• _THE DATA_:
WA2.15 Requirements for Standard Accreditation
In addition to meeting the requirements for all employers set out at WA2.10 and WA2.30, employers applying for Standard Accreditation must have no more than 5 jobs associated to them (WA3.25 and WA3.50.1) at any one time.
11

--

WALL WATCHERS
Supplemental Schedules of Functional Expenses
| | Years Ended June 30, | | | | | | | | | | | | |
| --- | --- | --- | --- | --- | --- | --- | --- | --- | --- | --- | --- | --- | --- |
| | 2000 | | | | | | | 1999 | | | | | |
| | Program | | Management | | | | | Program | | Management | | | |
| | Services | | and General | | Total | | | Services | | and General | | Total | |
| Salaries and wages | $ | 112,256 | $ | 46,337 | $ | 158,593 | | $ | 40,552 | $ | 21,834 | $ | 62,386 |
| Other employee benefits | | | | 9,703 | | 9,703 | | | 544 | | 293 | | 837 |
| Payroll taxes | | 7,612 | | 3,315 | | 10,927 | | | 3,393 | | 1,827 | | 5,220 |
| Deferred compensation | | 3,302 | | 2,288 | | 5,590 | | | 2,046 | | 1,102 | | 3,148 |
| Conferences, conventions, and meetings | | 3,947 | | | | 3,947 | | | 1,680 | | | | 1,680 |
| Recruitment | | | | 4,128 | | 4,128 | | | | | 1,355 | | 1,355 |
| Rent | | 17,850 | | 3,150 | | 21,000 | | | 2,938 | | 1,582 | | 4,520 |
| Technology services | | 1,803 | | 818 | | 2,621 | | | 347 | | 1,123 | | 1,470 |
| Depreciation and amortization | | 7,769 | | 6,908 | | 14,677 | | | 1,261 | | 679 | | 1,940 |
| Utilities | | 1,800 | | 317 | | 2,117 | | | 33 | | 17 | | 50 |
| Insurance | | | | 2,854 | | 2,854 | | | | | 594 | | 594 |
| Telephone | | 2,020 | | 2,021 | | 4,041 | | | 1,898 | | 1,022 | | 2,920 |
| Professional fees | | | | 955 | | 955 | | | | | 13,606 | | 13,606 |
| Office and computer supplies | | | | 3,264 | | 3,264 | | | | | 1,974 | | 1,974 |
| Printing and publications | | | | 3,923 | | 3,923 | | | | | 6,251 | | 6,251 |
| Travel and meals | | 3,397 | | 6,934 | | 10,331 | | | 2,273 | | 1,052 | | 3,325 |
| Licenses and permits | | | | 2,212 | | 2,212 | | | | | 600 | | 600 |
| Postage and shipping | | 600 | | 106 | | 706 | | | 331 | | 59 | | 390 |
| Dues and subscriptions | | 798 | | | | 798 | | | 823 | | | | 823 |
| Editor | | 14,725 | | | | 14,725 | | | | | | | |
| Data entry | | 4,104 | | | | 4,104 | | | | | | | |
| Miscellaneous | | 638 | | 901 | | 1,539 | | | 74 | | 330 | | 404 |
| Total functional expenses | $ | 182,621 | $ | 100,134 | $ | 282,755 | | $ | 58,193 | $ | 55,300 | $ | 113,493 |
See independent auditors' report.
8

• _THE TASK_:
Only one stretch of the records above is wanted: the lines between the one holding "Management | | | | |" and the one holding "1,827 | | 5,220 |", inclusive, reproduced exactly.

• _REPLY_:
| | Program | | Management | | | | | Program | | Management | | | |
| | Services | | and General | | Total | | | Services | | and General | | Total | |
| Salaries and wages | $ | 112,256 | $ | 46,337 | $ | 158,593 | | $ | 40,552 | $ | 21,834 | $ | 62,386 |
| Other employee benefits | | | | 9,703 | | 9,703 | | | 544 | | 293 | | 837 |
| Payroll taxes | | 7,612 | | 3,315 | | 10,927 | | | 3,393 | | 1,827 | | 5,220 |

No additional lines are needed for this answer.